Han muerto cinco madres, y no supieron nunca del paradero de sus hijos. Hoy, a 10 años de la desaparición de los 43 estudiantes de Ayotzinapa, es una verdad que nos quedan a deber. Va de nuevo este cuento “Perra vida” que escribí, hace 10 años, en su memoria.
Si se tomaran la molestia se enterarían de que lo extraño. Él ha sido el único que se ha dado cuenta de que existo. El día que nos conocimos, fue así, de repente, supimos que estaríamos juntos toda la vida. Cuando lo vi, no supe quién estaba peor, si él o yo. Sus pantalones tenían remiendos y sus pies se veían curtidos por el sol. Tenía manchas blancas en la cara, de esas que salen cuando no se come bien... pero eso no evitó que me sonriera. Yo no tenía muchas alternativas. Cuando mi madre nos abandonó, a mis hermanos y a mí, fui el único que sobrevivió. Hacía tiempo que nadie se fijaba en mí, y menos con esa sonrisa. Carlos lo hizo, y desde entonces fuimos inseparables.
Aunque poco, los dos comíamos de mismo. Los de la casa no me querían, pero él se las arreglaba y siempre me defendía. A veces, yo lo acompañaba cuando se iba y en el camino él me platicaba cosas. Me contaba cuando era niño y cómo sus padres querían que estudiara. Querían que fuera profesor y que enseñara cosas a otros, sobre todo a leer y a escribir; siempre le dijeron que eso era importante.
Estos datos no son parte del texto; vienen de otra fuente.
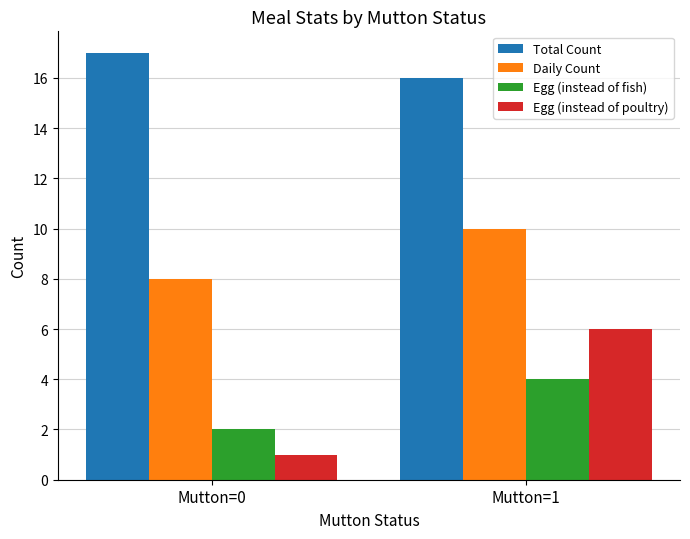

Read the Daily Count value at Mutton=1.

10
A mí qué si no estudiaba... era tan bueno conmigo. Los días sin él ya no son lo mismo; lo único que me importa es su compañía.
Yo estuve allí esa noche. Vi cuando se lo llevaron junto con los demás. Llegaron muchas camionetas y escuché enfrenones y portazos. Los hombres bajaron de salto y empezaron a golpear a Carlos y a sus amigos. Yo me les eché encima, pero me dieron un culatazo y me partieron las costillas. Me alejé arrastrando. Me asusté tanto que ya no intenté nada. Ellos eran muchos y sus armas eran grandes. Les pegaban. Les gritaban insultos. Casi no podía ver, pero sentía el dolor de Carlos; sobre su cabeza veía el amarillo del miedo. Todos estaban igual, pero a mí sólo me importaba él. Casi era un niño y no sabía defenderse. Sus padres no lo enseñaron a pelear, ellos sólo querían que estudiara.
Pasaron los días y desde entonces todo ha sido un alboroto. Empezaron a llegar extraños al pueblo, caras que nunca había visto. A algunos los saludaban bien y a otros les decían que se largaran. Los padres de Carlos estaban allí. La madre lloraba y gritaba; las otras hacían lo mismo. Con los días dejaron de llorar, pero nunca dejaron de reunirse. Hablaban cosas. Daban vueltas. Ellos, igual que yo, no sabían lo que estaba pasando.
Desde esa noche, ya no le importo a nadie. Por eso me largué del pueblo. Las costillas me saltan por la piel. Ya casi no tengo pelo y hasta el hambre se me ha quitado. Carlos no volvió y yo sigo caminando. Ahora duermo en un basurero; de vez en cuando alguien me avienta algún pedazo de tortilla. Hoy en la mañana, entre los desechos, vi la foto de Carlos y la empecé a rasgar con la pata buena. Quería que me sonriera, pero él no hacía nada. También había fotos de otros, eran sus amigos; dijeron que eran 43. A muchos yo los conocía, les olía las manos cuando ellos me acariciaban la cabeza. “¿Cómo se llama?”, le habían preguntado. Les dijo mi nombre y yo contento moví la cola... pero hoy, él ya no está conmigo.